A report from the House Finance Committee in Colorado’s Legislature is estimating that the economic stimulus package signed by President Bush, and expected to put checks in taxpayers’ hands in May, will cost that state about $54 million alone.
“It is going to have a big impact, in particular on the capital development projects,” Rep. Joel Judd, D-Denver, chairman of the committee, told the Denver Post.
And Michael Bird, the federal affairs counsel for the National Conference of State Legislatures, said such impacts may be hitting many states, because a large number have similar taxing structures.
President Bush had promised when he signed the legislation allowing the tax rebate checks to be distributed that the program was “large enough to have an impact, amounting to more than $152 billion this year, or about 1 percent of the [gross domestic product].”
The goal of the government’s plan is to prevent a recession, or mitigate the impact of one. Taxpayers are to get checks, as will disabled veterans and some senior citizens.
The plan also includes tax breaks for businesses that purchase equipment.
It took less than four weeks for the plan to be moved through Congress, and its specifics include generally $600 to individual taxpayers, $1,200 to married taxpayers filing joint returns as long as they are below income caps of $75,000 for individuals and $150,000 for couples, and a $300 per child credit.
According to CNN, most economists agree the economy “should” see a boost, but they expect the impact will be less than the total value of the package, primarily because some people are expected to save the money or use it to pay down already existing bills instead of making additional purchases.
David Wyss, of Standard & Poor’s, told CNN his guess is that “about half will go to U.S. products and services.”
Bird was more modest in his expectations of an impact, especially for state economies that historically lag behind the federal economy when recovering from a recession. He told WND he expects only a fraction of the total would be put into the economy and be subject to sales taxes.
“The most the states are going to see is about $5 billion collectively,” he said. And some of what states otherwise might see could be offset if they don’t act quickly to disallow some of the credits the federal plan includes.
He said the impact on the states will come because many states simply align their income tax collection to the federal system, allowing only certain additions or deductions.
With billions being deducted from federal taxes by businesses purchasing equipment, that revenue also will be lost to individual states unless they come up with a way to deal with it, he said.
He said the additional money distributed to taxpayers in most state cases won’t be counted, or taxed, as income.

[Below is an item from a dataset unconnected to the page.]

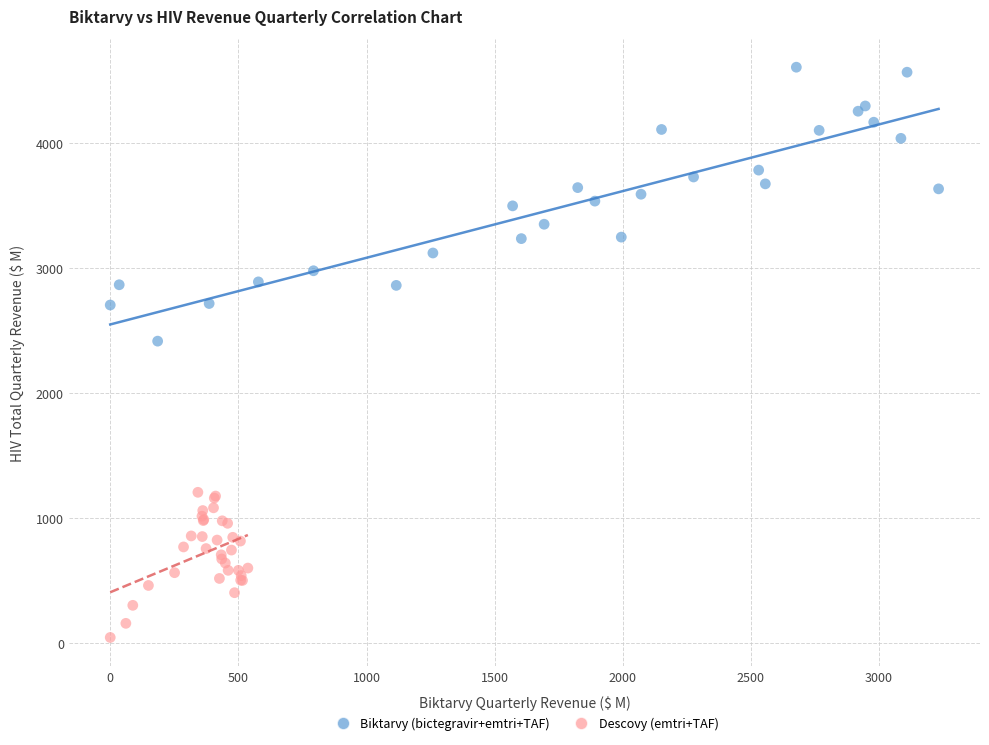

Which series reaches the minimum Y coordinate?

Descovy (emtri+TAF)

And even the sales tax revenue will be limited because a number of recipients are expected to manage their rebates by saving it, or paying down previously acquired bills, which would mean whatever sales tax revenue trickles down would have already done so.
He said even if $5 billion comes to states, state budget officers have estimated the collective state budgets’ deficit for next year to be $35 billion already.
Thirdly, he said it is a problem that the United States did not have the money to give out. And he said an additional complication is that much of the money that will be used for consumer goods will end up in China, or Korea, or Japan.
“It will be good for their economies, not ours,” he said.
In Colorado, officials were worried about the federal tax breaks being allowed both businesses and individuals.
“What you owe Colorado is based on what you owe the federal government,” said the Post report, “so the less paid to Uncle Sam, the less paid to Colorado.”
The report said 35 other states also would see declines in revenue because of the package, according to the Center of Budget Policy and Priorities, of Washington, D.C.
The Colorado legislative staff said the package will cost Colorado $20.5 million in the current fiscal year, ending in June, and another $33.6 million in the year beginning in July.
The NCSL had suggested, instead of direct rebates, Congress authorize grants to states, state Medicaid assistance, child support enforcement payments, food stamp help, unemployment benefits, and capital projects, and if tax credits were used, to accelerate the scheduled increase in the child tax credit.
In Colorado, lawmakers said it was impossible to say exactly what projects may have to be deleted, but among the options is a science building on a Denver campus, building repairs at a community college and various projects at the University of Colorado.
Sen. John Morse, D-Colorado Springs, said the stimulus package might be good from a federal perspective, but not from the state’s.
On the newspaper’s forum, however, taxpayers were wasting no sympathy on the state’s situation.
“Better in our pockets than in the state government’s,” wrote claude long. “Oh, wait! Did they say $54 million short??? We’d better jack up car registrations by $300 and get the foolish voters to pass another Ref. C kind of tax increase. Never mind that the state government wastes TONS of money. They should hit up the taxpayers first.”